### [Exercise details]
Search the data for the string "eine" and copy each line in which it appears.

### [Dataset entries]
· · · ·

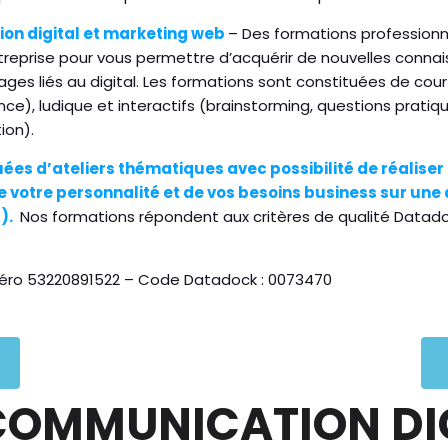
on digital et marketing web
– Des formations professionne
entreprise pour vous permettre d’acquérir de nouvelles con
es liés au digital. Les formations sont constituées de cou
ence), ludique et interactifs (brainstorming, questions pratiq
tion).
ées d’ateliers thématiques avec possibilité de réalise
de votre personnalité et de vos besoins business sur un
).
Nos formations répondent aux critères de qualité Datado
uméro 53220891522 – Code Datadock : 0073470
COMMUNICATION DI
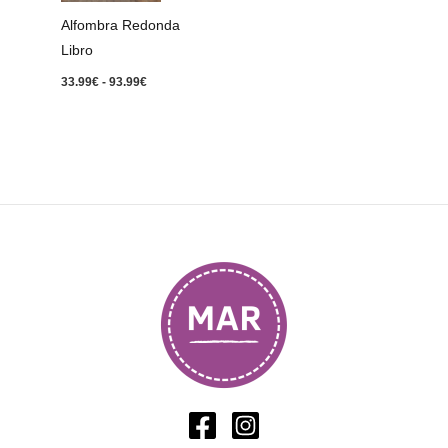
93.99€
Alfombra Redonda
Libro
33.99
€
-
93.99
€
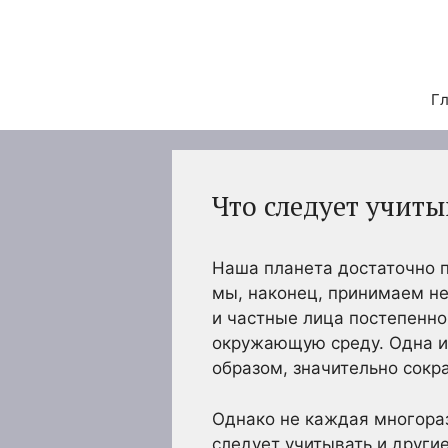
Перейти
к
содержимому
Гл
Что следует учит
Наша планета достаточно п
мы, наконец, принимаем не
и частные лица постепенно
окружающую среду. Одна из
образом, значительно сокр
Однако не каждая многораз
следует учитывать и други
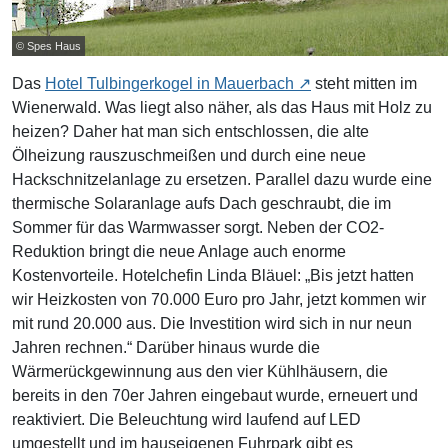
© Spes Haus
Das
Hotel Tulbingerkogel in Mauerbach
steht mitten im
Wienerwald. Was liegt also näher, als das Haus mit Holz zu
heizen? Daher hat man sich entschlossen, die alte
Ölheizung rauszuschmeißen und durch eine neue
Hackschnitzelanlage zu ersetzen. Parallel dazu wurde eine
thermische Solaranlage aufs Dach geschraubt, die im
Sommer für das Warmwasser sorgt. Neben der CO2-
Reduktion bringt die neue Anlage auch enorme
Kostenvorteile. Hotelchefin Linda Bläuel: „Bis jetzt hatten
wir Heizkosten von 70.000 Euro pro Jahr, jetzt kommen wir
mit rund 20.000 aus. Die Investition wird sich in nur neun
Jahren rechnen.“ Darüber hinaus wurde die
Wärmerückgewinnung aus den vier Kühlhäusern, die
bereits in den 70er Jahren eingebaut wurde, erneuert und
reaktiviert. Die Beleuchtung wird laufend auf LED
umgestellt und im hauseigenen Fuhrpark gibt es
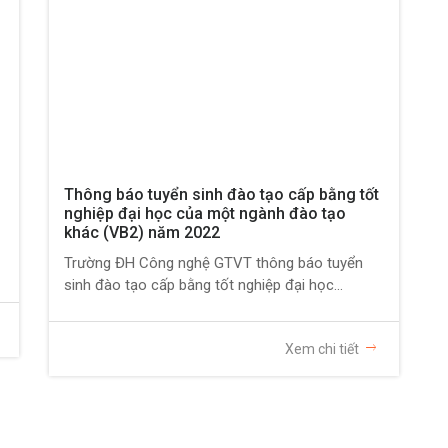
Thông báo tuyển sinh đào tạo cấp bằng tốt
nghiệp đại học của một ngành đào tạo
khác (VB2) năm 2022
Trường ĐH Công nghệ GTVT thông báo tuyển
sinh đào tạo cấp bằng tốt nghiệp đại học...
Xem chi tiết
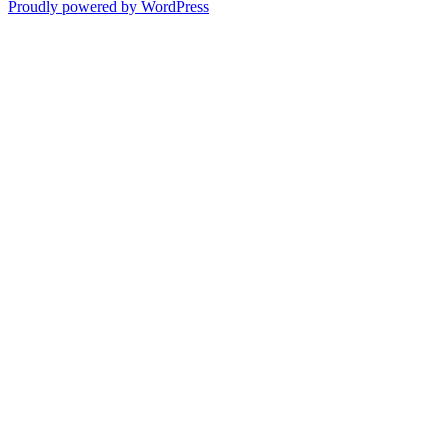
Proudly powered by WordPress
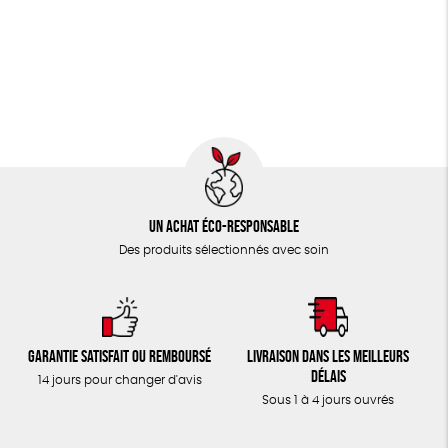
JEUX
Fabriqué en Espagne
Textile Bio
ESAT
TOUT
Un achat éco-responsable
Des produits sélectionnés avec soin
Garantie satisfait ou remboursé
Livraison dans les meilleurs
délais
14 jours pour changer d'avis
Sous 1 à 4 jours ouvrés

· · · ·

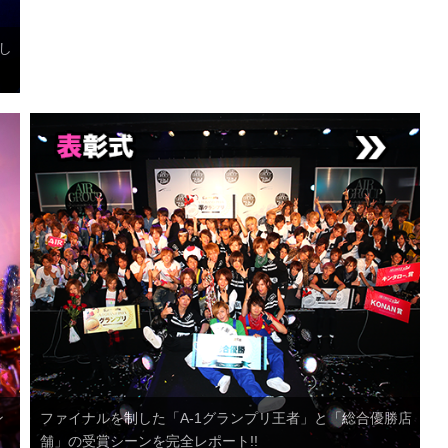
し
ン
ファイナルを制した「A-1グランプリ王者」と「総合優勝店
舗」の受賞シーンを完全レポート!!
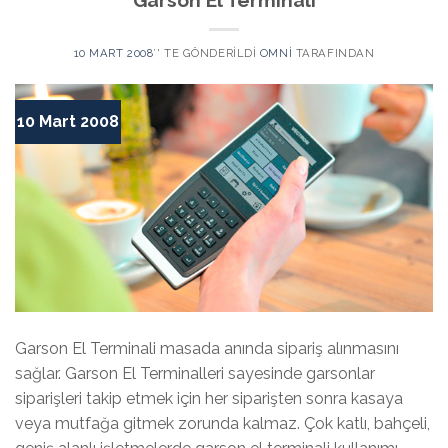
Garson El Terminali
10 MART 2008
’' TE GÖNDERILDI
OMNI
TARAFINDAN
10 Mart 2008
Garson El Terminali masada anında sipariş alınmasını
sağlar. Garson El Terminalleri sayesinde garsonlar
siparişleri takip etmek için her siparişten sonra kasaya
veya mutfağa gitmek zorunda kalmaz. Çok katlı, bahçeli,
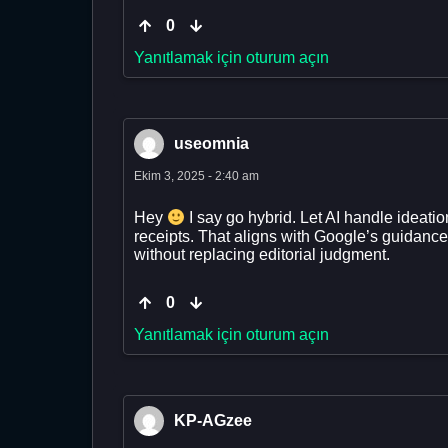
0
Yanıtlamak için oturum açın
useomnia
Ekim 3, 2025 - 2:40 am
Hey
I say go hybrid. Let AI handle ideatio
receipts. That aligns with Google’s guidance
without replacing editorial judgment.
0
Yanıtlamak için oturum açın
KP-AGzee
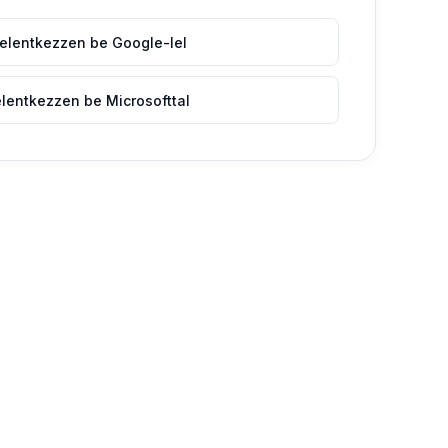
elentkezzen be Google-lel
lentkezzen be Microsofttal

· · · ·

### [Output of the task]
Ölheizung rauszuschmeißen und durch eine neue
Hackschnitzelanlage zu ersetzen. Parallel dazu wurde eine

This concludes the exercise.